I quickly received my first promotion and as part of the deal, I relocated to a new store where I was to be the night manager. Little did I know that my future wife was working there as a night cashier. She was doing so to pay for her pre-requisites for the RN program. We hit it off immediately and she met the one criteria that I had for my women besides being warm was that she did not snore. My fiancée had snored like a damn tractor trailer. The only problem that I could see with her was that she smoked. She promised me that she would quit smoking. So I agreed to give her two years to quit. After a whirlwind courtship of one month, we got married in the oldest city in the country, St Augustine, Florida.

We had our problems as do all married couples. I discussed in my first book the issues we had with her smoking and how we worked them out, so I won’t discuss the matter again here. Besides, it is not germane to this book. Eventually, she completed her entry-level classes and after having aced the entrance exam, she began the associates degree in nursing program. After two years, she graduated with honors and was quickly hired at a local community hospital to an evening position. By this time, I was promoted again to an evening management position. Our schedules coincided almost perfectly… hers was 3 to 11pm while mine was 3 to midnight. This went on for a couple of years and we were fairly happy. I was promoted yet again and now I was the third manager or Customer Service manager of the store. I was responsible for the largest department in the store with over thirty employees under my direct supervision. In the hierarchy of things, I was actually considered to be a co-assistant manager. The other assistant was in charge of the grocery end of the store.

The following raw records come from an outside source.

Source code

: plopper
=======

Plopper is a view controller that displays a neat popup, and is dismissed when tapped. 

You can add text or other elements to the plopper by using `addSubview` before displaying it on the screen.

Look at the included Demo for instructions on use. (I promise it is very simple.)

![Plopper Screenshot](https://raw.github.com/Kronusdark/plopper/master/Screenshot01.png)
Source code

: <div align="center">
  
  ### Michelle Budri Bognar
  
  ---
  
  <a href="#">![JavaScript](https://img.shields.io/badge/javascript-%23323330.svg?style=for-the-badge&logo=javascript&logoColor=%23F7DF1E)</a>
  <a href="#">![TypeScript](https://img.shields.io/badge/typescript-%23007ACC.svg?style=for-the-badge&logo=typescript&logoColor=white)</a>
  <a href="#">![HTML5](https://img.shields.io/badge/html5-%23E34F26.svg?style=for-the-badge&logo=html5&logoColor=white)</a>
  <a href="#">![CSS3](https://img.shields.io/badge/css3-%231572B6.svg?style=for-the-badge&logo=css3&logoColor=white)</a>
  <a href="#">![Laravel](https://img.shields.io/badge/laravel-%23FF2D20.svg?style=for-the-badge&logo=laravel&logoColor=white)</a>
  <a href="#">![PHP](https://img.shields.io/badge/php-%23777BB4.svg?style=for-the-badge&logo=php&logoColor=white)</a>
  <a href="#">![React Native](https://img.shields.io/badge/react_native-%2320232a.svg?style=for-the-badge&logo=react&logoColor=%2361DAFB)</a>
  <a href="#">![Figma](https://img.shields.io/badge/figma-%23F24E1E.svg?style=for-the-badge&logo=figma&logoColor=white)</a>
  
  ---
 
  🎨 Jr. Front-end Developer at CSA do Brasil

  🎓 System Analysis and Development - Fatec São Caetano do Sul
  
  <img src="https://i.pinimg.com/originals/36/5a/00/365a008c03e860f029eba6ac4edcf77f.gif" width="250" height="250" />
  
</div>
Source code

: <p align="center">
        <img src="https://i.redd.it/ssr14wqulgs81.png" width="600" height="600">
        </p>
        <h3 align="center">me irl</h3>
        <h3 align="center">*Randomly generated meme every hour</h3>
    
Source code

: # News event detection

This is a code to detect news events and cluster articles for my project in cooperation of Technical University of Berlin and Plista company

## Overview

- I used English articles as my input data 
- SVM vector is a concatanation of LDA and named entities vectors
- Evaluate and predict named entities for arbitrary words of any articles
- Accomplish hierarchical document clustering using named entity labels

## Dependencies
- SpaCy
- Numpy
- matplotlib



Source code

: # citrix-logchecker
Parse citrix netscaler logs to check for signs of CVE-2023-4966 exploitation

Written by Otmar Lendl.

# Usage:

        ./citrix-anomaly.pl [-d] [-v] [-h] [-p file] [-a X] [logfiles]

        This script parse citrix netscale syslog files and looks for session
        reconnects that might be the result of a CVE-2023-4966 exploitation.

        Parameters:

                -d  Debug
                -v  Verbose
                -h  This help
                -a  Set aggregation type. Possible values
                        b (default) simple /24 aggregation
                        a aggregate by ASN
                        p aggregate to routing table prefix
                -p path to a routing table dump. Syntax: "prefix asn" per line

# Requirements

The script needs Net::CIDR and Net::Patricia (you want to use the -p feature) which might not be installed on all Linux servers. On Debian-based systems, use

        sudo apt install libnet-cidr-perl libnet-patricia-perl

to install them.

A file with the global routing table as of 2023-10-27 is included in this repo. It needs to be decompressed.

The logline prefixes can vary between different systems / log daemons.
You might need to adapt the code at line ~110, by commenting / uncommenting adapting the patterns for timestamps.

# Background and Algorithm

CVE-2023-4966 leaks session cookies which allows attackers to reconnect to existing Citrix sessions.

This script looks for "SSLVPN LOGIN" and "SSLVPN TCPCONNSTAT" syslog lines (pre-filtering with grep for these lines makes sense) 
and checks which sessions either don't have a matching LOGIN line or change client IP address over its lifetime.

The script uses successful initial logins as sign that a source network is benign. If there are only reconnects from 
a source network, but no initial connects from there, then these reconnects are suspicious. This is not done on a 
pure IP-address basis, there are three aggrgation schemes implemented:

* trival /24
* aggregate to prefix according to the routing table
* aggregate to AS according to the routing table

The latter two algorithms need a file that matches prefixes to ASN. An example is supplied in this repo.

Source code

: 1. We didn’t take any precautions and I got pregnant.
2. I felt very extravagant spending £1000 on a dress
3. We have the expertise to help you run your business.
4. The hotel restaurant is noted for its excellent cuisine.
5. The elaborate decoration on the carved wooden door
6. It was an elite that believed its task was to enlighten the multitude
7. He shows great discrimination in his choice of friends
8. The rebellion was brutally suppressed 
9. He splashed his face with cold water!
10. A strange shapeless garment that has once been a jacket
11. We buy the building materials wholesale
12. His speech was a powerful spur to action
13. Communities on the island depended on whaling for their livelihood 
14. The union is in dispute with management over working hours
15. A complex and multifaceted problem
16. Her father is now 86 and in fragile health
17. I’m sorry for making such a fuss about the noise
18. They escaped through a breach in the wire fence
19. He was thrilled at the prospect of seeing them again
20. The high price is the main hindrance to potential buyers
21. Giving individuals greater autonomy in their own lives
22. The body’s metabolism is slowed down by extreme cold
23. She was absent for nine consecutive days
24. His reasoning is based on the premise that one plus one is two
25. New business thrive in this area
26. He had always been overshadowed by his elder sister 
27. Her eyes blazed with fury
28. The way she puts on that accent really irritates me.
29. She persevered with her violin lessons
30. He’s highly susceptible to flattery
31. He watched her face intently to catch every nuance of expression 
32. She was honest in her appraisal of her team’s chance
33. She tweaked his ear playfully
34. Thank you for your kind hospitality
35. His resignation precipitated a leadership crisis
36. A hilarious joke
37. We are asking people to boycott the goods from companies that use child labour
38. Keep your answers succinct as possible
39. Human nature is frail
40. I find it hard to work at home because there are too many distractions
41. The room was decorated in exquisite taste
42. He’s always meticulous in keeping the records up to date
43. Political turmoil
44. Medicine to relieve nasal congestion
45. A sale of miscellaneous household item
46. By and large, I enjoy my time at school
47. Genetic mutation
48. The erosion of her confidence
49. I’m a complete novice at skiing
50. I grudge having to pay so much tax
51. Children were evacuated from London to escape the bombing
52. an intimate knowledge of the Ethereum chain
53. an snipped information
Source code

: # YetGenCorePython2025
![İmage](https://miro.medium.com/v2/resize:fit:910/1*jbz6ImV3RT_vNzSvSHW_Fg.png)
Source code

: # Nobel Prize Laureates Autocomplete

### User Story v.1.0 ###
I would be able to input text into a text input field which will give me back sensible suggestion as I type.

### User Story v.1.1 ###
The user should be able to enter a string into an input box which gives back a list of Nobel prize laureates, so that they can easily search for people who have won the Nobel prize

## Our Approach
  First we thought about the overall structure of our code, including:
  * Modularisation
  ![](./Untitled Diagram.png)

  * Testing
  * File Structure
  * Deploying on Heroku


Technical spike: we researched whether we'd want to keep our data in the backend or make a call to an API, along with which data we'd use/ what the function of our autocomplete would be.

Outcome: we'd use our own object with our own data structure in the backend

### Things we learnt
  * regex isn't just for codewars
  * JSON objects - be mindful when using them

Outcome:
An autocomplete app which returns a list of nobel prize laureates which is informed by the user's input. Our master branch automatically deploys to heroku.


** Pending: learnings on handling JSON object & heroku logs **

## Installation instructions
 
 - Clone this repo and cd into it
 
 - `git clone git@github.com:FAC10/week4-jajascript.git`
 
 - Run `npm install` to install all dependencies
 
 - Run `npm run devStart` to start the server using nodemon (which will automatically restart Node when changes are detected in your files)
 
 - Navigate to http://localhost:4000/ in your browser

However, as we all know nothing lasts or is permanent. Avid readers of mine will also know that something always bad happens after I have enjoyed a period of prosperity. I am not sure what the driving force for this movement was but it became a national movement. And that was the move towards 12-hour shifts for nursing and respiratory therapy staff. At my wife’s hospital, this meant that she would work a 7pm to a 7am shift. With this change, our idyllic life was turned on its head. We went from having a considerable amount of time to spend together to virtually no time together at all. After six months, I had enough of this. So we sat down to discuss our options. With our two incomes coming in, we were finally achieving solvency, so this was a big decision to make. I told her that we had two choices…either get a divorce or I change careers and enroll in the nursing program. I said that I would work as long as I could while going to school but eventually, I would have to cut back at work because the program was full time (five days a week). We both agreed that we did not want a divorce, so I applied to the program.